- Task goal -
Word for word, transcribe the data below from the line with "51: (18, 38)" to the line with "58: (23, 38)", keeping both of those lines.

- Dataset content -

-*-*-

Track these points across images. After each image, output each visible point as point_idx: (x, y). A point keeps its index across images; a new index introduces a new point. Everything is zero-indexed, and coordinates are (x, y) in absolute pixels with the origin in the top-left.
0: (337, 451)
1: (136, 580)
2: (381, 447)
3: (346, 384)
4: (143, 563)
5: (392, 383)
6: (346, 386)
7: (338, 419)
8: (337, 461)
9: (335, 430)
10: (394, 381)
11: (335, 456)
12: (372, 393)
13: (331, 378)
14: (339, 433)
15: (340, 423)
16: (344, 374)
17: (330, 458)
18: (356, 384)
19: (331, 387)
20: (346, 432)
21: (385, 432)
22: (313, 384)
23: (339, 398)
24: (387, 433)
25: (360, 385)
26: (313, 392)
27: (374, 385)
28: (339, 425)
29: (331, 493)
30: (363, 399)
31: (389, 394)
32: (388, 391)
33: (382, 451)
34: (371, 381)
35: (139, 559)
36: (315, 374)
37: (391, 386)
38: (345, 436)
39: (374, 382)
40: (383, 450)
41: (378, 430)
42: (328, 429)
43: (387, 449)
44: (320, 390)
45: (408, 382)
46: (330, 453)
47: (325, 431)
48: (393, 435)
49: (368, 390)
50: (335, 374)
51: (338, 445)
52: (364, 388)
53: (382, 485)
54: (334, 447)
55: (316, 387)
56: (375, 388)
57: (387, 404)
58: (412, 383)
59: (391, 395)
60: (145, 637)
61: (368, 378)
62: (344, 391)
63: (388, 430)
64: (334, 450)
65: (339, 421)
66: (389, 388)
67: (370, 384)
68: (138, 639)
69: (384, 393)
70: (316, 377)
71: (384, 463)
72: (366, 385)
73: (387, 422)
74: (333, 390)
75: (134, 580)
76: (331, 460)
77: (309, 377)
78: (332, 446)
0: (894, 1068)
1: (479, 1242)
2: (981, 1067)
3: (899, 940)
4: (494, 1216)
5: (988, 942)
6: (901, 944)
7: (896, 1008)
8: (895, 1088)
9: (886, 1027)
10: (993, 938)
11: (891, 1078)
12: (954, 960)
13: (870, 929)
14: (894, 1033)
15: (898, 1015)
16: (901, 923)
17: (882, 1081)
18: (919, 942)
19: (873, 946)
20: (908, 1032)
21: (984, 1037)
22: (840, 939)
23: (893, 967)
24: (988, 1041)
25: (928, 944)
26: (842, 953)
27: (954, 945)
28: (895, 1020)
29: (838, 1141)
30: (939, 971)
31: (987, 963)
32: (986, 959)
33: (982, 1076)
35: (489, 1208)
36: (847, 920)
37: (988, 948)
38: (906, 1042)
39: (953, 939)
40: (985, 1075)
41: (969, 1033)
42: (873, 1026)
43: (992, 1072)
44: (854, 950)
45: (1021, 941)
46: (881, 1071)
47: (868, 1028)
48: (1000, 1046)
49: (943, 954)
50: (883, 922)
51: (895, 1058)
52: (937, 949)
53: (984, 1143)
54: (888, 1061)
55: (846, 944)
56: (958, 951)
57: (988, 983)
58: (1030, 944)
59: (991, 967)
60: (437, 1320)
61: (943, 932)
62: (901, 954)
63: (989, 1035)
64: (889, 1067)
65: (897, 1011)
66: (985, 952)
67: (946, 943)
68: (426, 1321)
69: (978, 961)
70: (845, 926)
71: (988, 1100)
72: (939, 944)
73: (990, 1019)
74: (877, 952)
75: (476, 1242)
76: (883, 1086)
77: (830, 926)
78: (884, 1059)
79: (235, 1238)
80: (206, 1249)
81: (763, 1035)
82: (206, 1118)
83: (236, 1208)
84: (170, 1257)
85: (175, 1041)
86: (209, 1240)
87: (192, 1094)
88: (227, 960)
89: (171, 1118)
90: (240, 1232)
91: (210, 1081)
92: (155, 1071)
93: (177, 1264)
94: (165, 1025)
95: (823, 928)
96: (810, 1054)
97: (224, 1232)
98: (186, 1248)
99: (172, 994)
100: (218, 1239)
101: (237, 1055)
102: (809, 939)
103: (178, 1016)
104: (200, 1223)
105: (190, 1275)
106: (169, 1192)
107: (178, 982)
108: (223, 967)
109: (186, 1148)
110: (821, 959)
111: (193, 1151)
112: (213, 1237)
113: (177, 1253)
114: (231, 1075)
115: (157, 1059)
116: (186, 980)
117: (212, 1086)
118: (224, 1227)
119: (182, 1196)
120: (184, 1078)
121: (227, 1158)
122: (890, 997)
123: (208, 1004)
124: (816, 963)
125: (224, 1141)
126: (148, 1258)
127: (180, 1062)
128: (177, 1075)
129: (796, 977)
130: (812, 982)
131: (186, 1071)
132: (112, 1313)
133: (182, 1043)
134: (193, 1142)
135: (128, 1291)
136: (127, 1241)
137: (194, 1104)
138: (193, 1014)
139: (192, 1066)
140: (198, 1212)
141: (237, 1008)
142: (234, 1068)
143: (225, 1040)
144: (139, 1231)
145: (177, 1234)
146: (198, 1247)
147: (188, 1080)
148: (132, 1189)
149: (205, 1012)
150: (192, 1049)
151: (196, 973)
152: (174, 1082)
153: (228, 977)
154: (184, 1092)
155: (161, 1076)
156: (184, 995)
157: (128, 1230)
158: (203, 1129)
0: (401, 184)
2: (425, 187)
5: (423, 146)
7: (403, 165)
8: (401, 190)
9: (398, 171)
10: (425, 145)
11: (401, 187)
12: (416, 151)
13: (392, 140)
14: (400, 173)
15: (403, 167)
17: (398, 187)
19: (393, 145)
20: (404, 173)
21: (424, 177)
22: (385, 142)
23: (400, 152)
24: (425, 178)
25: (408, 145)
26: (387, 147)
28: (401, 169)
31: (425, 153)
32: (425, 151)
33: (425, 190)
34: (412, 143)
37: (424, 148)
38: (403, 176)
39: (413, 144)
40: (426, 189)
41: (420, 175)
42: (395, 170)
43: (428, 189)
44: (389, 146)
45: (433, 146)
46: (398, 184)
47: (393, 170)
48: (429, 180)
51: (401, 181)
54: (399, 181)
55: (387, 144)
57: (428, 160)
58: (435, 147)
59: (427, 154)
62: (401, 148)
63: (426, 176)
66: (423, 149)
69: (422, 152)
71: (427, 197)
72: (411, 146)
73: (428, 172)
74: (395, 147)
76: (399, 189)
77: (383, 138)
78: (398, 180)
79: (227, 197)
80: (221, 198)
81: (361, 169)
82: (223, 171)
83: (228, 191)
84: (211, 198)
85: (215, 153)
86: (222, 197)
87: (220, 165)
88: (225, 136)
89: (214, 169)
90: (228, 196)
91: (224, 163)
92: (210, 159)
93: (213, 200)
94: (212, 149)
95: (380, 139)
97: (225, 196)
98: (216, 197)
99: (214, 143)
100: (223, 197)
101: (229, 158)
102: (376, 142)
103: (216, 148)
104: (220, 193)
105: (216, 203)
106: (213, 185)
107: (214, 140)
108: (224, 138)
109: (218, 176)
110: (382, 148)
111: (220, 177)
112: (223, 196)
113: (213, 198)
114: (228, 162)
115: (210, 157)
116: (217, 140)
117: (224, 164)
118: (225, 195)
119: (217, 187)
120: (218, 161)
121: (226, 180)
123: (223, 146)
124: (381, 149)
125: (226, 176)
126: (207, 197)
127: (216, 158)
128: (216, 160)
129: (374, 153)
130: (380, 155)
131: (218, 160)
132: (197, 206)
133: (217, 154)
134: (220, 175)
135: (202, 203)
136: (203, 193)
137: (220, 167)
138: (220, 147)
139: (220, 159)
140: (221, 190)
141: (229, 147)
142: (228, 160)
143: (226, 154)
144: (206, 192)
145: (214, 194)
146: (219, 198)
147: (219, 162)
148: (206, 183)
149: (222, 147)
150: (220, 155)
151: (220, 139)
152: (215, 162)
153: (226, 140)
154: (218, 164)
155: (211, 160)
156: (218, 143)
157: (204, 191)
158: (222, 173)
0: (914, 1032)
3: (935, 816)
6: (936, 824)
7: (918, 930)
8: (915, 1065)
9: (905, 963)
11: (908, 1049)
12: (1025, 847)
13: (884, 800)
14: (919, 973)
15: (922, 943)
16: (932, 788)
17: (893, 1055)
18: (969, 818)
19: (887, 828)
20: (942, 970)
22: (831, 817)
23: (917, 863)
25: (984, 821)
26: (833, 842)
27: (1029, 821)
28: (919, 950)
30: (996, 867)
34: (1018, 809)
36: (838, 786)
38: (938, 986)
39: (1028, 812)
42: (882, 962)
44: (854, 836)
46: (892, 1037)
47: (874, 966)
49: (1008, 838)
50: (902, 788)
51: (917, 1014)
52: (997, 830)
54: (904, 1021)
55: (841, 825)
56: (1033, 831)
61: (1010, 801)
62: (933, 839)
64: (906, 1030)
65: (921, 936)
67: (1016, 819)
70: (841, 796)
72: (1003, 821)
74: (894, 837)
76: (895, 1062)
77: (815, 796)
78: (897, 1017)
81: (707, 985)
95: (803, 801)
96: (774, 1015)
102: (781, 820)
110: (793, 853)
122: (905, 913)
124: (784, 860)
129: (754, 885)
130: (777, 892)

-*-*-

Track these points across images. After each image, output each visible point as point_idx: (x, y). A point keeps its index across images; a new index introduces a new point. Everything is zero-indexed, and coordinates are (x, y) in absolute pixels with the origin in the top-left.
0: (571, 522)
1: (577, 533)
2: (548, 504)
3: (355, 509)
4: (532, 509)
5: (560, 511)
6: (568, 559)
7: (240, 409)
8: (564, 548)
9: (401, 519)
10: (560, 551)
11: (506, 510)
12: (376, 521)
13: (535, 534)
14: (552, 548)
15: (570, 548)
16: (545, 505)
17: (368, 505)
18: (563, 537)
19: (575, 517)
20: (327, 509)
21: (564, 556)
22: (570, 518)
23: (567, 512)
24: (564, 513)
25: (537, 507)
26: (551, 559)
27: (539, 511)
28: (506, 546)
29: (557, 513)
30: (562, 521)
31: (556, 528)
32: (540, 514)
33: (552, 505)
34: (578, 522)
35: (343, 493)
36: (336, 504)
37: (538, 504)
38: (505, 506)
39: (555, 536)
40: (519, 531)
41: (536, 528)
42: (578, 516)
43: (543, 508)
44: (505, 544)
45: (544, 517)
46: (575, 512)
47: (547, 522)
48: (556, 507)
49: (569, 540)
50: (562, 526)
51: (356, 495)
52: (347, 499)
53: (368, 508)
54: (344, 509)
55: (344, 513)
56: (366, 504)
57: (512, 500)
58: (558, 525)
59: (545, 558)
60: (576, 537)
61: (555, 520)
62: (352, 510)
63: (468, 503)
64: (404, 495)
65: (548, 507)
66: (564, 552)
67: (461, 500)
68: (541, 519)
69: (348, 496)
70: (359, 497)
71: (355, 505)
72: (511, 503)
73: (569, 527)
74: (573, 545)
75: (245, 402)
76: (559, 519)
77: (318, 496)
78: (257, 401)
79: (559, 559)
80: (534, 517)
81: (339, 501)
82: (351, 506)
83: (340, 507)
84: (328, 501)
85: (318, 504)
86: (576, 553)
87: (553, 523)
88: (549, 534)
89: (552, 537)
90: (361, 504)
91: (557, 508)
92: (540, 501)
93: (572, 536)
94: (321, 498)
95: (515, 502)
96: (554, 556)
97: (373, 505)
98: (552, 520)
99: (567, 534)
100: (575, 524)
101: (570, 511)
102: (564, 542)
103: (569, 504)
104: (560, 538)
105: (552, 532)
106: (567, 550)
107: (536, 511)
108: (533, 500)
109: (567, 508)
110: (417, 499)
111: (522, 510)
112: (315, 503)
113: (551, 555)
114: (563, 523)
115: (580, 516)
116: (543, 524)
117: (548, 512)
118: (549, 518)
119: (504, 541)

-*-*-

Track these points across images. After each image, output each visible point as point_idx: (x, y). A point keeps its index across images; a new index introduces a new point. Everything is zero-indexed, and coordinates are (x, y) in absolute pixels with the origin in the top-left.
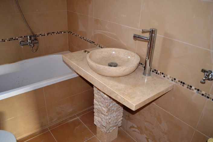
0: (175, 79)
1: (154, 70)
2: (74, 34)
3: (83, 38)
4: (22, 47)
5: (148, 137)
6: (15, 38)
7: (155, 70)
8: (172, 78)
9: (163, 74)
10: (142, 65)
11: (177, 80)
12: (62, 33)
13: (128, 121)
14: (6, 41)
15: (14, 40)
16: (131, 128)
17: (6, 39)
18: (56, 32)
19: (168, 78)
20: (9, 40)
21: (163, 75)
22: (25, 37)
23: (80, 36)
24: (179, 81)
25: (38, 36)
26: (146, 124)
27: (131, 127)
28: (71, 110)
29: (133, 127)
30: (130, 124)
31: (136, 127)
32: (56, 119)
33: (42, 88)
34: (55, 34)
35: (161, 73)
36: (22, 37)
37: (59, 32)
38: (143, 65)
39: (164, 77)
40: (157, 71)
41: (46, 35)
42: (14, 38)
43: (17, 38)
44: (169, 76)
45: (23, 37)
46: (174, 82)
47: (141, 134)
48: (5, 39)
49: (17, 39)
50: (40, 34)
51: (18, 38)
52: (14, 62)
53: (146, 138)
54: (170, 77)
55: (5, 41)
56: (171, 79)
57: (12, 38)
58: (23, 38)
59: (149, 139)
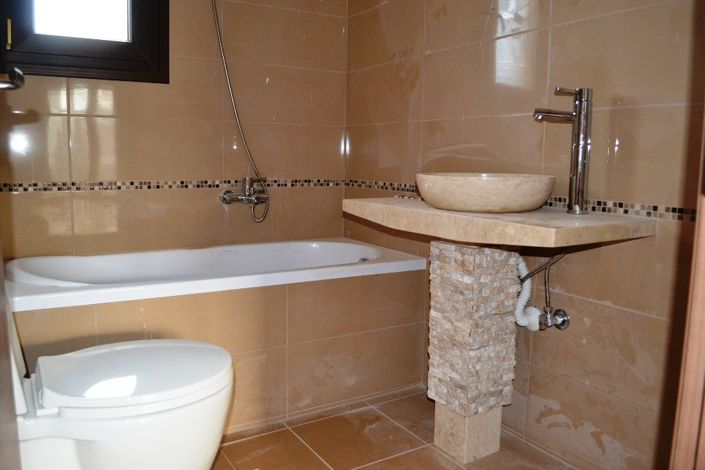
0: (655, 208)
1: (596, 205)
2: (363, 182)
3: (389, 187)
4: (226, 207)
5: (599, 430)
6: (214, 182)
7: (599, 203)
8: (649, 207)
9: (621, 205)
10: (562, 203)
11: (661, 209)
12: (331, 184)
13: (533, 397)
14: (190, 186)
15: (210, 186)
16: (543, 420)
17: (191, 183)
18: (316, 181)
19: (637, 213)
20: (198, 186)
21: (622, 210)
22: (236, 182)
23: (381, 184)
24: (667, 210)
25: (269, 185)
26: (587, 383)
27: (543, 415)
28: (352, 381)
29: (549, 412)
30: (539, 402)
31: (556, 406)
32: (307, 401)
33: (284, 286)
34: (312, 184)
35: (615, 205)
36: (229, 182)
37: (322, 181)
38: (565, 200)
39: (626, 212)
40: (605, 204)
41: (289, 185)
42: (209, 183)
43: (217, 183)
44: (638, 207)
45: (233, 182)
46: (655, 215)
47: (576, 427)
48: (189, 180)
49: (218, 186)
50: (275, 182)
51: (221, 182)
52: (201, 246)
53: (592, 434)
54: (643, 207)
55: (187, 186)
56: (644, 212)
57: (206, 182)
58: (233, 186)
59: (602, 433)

-*-*-

- Exercise result -
51: (18, 38)
52: (14, 62)
53: (146, 138)
54: (170, 77)
55: (5, 41)
56: (171, 79)
57: (12, 38)
58: (23, 38)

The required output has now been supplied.